İnsanoğlu aslında basit gereksinimlerle hayatını idame ettirir. Bedensel kodları onu yemeye, içmeye, barınmaya ve bir miktar gelecek kaygısına muhtaç kılar. Bir bedene sahip olmanın, başka insanlarla hayatı paylaşmanın, aile kurmanın bazı yükümlülükleri vardır. Lakin modern dünyada kapitalizm, insanı kendi başına bırakmamış, onu hep daha fazlasına, daha yukarıya bakar hâle getirmiştir. Hâlbuki “daha”nın sonu yoktur. Şatafatın, lüksün, görkemin, modanın nihayetini bulabilen olmamıştır. Sınırlı bir varlık olarak insanın, hayatı boyunca yapıp edebilecekleri de sınırlıdır.

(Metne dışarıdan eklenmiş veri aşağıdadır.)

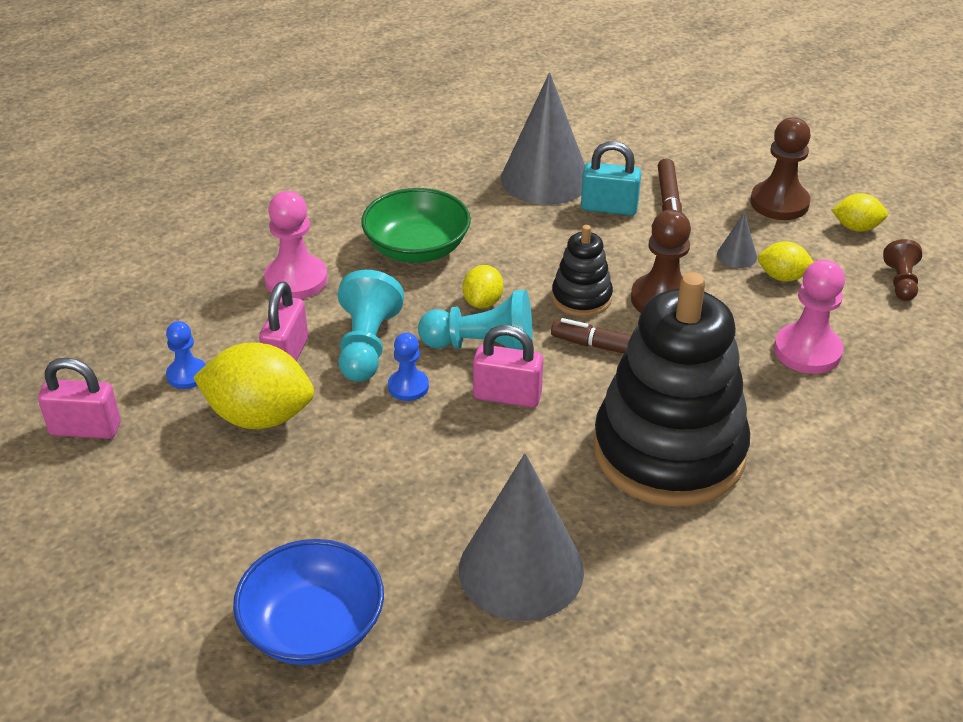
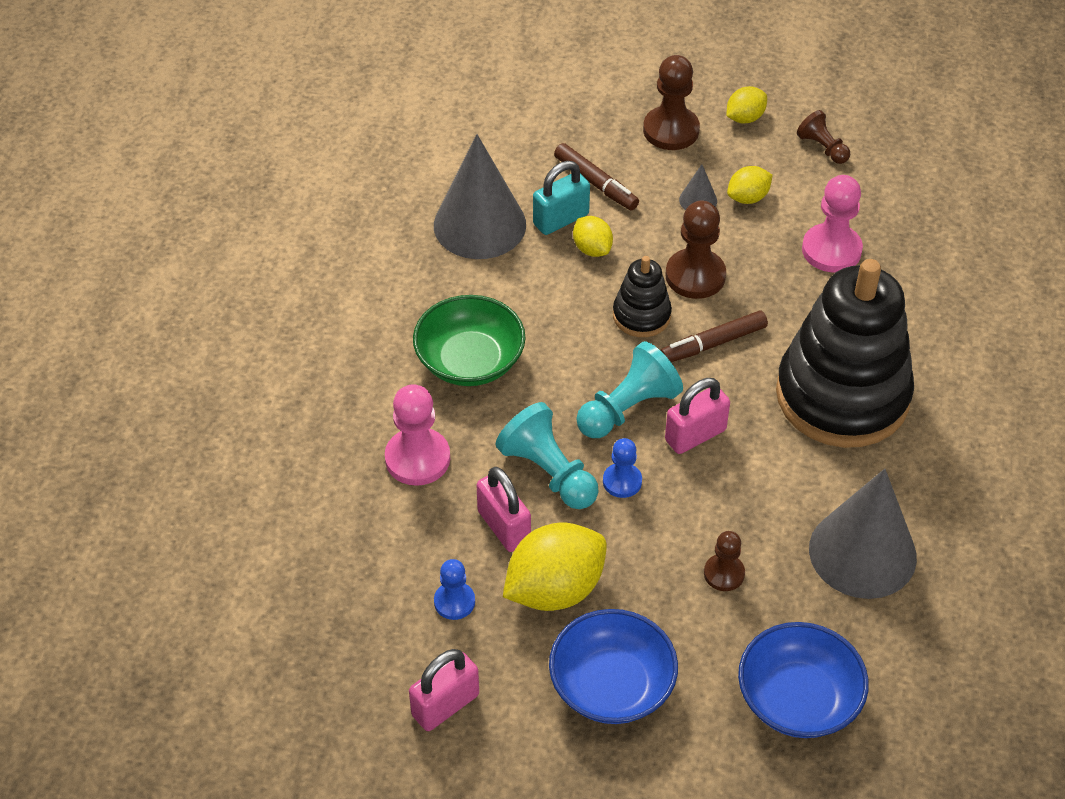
camera: 45 degrees left, 10 degrees up
yellow lemon [462,265,503,309] -> yellow lemon moved to [573,216,613,257]
none -> blue bowl [549,609,678,724]
none -> brown pawn [704,531,745,591]

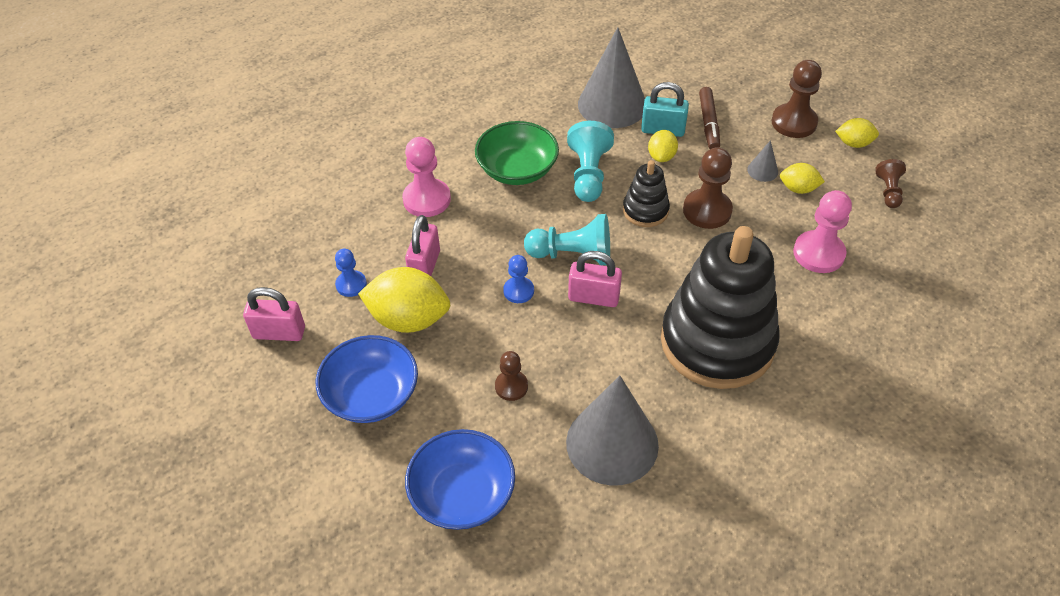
camera: 45 degrees right, 0 degrees up
turquoise pawn [496,402,598,509] -> turquoise pawn moved to [567,121,614,202]
brown marker [660,310,768,362] -> none

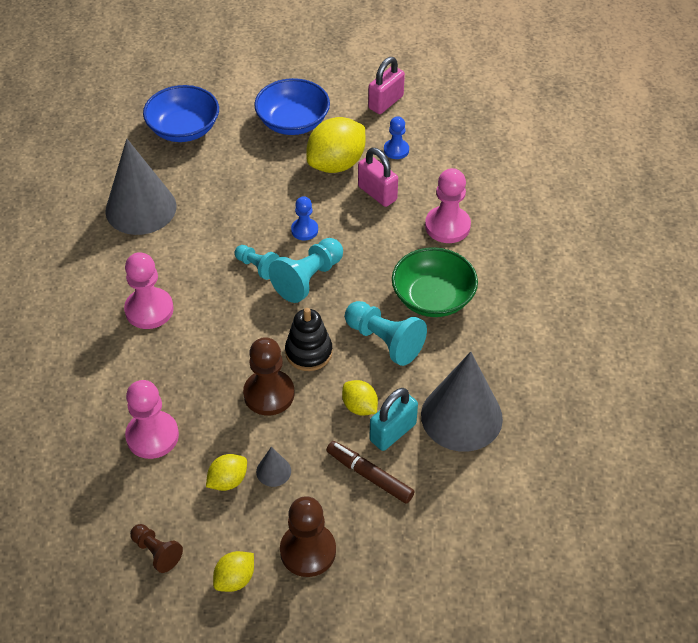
camera: 125 degrees right, 0 degrees up
brown pawn [495,351,528,401] -> none
pink padlock [568,251,622,307] -> turquoise pawn [234,245,279,280]
black stacking toy [661,226,780,389] -> pink pawn [124,252,174,329]

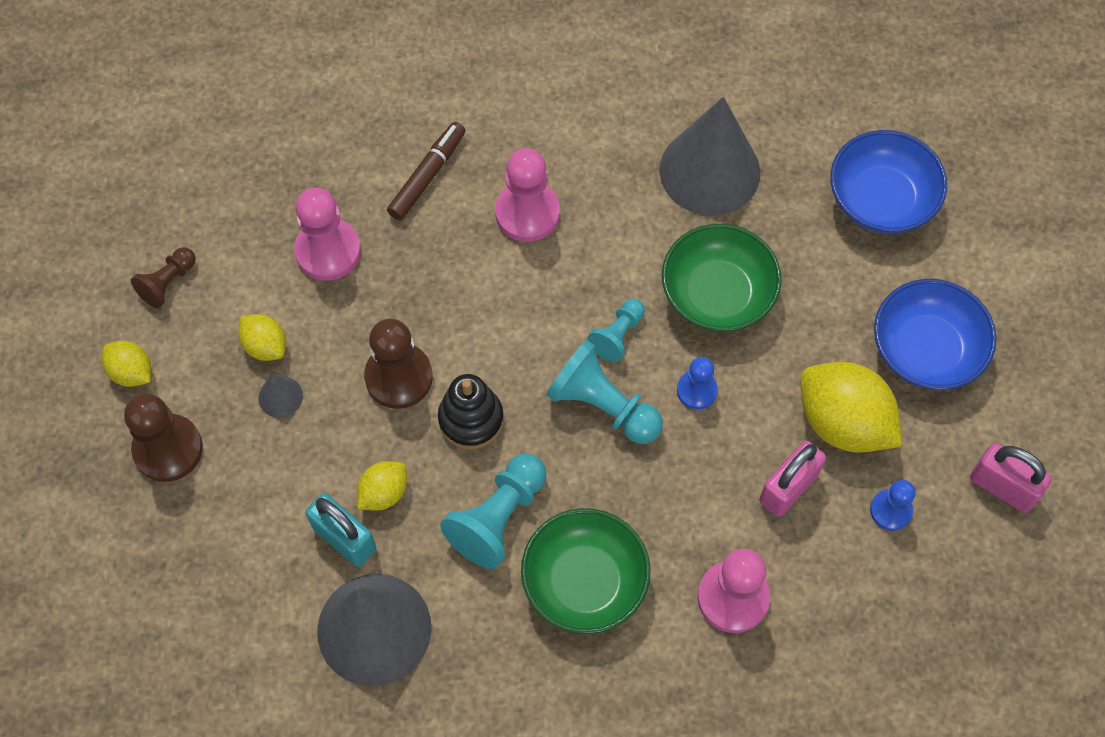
camera: 85 degrees right, 15 degrees up
brown marker [326,441,415,504] -> brown marker moved to [387,122,465,220]
none -> green bowl [662,224,782,331]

Yüce dinimiz İslam; yeme, içme, giyinme, ev eşyaları ve benzeri konularda temel ihtiyaçlamızı karşılarken ölçülü ve dengeli davranmamızı ister. Her türlü gösterişten, aşırılıktan ve savurganlıktan da kaçınmamızı emreder. Bu konuyla ilgili olarak bir ayette, “... Yiyin, için fakat israf etmeyin. Çünkü Allah israf edenleri sevmez.” (A'râf suresi, 31. ayet.) buyrulur. Başka bir ayette de Rabb'imiz (c.c.) müminlerin özelliklerinden bahsederken şöyle buyurur: “Onlar harcamalarında ne israf ne de cimrilik ederler; ikisi arasında orta bir yol tutarlar. (Furkân suresi, 67. ayet.)

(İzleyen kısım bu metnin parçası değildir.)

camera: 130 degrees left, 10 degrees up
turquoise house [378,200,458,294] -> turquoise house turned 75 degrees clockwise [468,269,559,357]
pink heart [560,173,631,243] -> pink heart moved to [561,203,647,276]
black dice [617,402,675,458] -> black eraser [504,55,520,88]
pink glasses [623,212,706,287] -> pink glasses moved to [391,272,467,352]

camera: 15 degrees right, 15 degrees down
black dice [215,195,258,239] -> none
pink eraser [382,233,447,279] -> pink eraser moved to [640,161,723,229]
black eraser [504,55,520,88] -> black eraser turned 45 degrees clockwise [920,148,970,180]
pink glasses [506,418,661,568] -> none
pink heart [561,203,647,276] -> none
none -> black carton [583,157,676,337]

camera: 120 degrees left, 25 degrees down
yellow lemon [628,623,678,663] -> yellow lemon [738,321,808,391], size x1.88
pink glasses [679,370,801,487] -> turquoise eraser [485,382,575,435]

Peygamberimiz (s.a.v.) son derece sade bir hayat sürdürmüştür. Onun giyim-kuşamı, evi, kullandığı eşyaları oldukça sadeydi. Allah Resûlü (s.a.v.), hayatın her alanında lüksten, gösterişten ve israftan kaçınmıştır. O, ihtiyacı kadar yiyecek, içecek ve ev eşyası almıştır. İhtiyacından fazla olan eşyaları fakirlere ve muhtaçlara vermiştir.